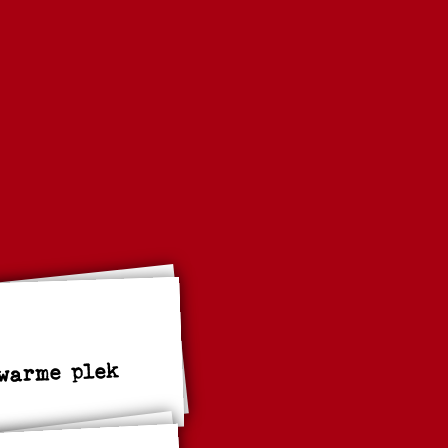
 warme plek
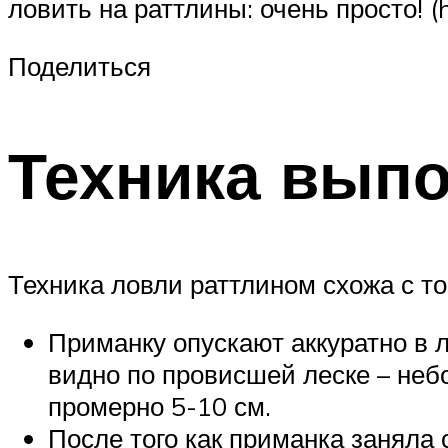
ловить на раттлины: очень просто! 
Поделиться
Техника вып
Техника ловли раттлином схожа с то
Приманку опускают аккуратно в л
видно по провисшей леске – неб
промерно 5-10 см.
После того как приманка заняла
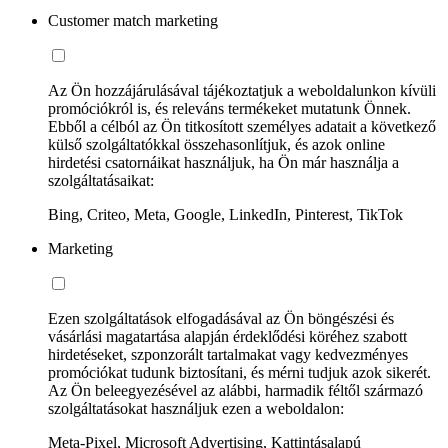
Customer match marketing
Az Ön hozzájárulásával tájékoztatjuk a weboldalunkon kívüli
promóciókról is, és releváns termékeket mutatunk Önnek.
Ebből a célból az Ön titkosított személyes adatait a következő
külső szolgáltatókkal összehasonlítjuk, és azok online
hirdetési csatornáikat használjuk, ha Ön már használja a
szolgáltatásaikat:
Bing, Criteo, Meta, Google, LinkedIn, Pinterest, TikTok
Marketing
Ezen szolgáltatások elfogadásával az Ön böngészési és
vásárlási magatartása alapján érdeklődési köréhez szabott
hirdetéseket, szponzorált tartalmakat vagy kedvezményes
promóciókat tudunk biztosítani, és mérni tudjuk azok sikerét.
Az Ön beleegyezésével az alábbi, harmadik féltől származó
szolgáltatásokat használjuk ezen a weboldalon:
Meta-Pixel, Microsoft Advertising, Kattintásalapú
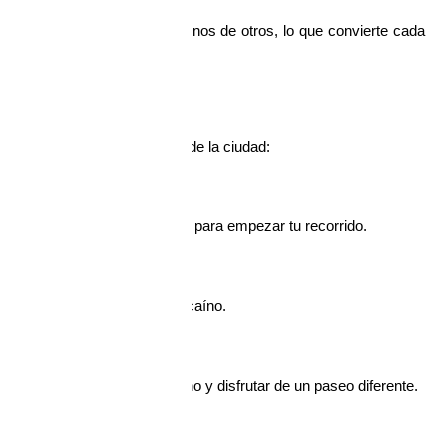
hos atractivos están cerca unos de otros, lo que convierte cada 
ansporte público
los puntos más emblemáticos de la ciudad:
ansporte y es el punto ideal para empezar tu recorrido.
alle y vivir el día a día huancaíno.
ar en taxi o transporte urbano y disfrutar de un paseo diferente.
——
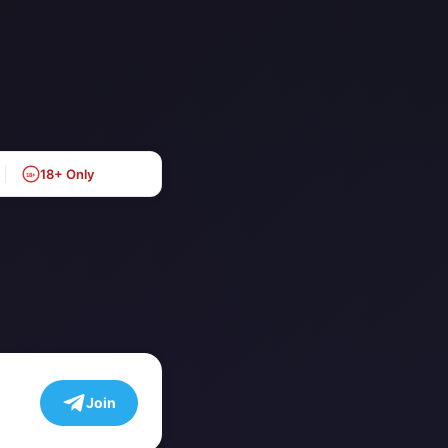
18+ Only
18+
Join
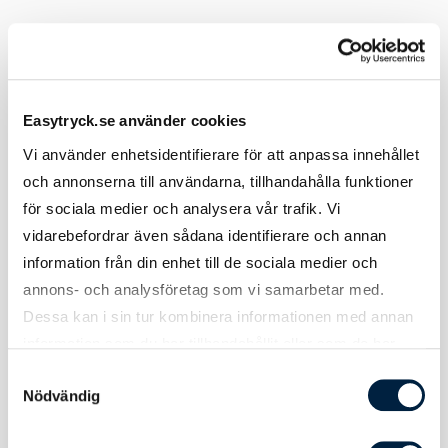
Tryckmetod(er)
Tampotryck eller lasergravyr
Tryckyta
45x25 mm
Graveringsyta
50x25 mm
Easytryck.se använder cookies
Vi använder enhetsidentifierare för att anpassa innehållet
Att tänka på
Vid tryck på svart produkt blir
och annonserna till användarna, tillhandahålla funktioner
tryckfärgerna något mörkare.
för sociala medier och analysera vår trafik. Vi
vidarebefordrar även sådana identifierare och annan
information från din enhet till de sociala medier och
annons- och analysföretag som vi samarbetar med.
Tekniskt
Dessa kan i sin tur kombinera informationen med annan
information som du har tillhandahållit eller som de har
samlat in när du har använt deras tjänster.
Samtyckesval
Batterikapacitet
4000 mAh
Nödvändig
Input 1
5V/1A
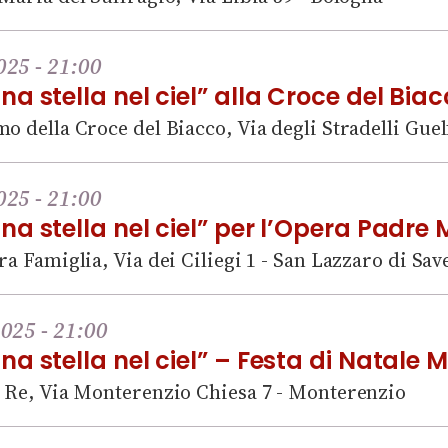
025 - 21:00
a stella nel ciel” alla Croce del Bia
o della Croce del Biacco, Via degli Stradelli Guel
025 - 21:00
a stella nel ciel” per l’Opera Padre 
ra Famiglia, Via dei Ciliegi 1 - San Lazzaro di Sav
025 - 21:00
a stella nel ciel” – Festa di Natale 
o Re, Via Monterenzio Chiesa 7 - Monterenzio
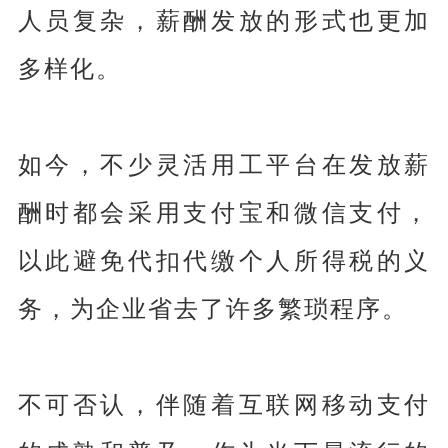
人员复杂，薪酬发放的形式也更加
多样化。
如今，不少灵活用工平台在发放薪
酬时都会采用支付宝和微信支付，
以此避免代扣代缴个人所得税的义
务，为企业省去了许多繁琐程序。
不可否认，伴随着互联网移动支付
——
** Work instruction **
From the material above, copy out every line bearing the string "használjuk".

** Solved exercise **
hirdetési csatornáikat használjuk, ha Ön már használja a
szolgáltatásokat használjuk ezen a weboldalon:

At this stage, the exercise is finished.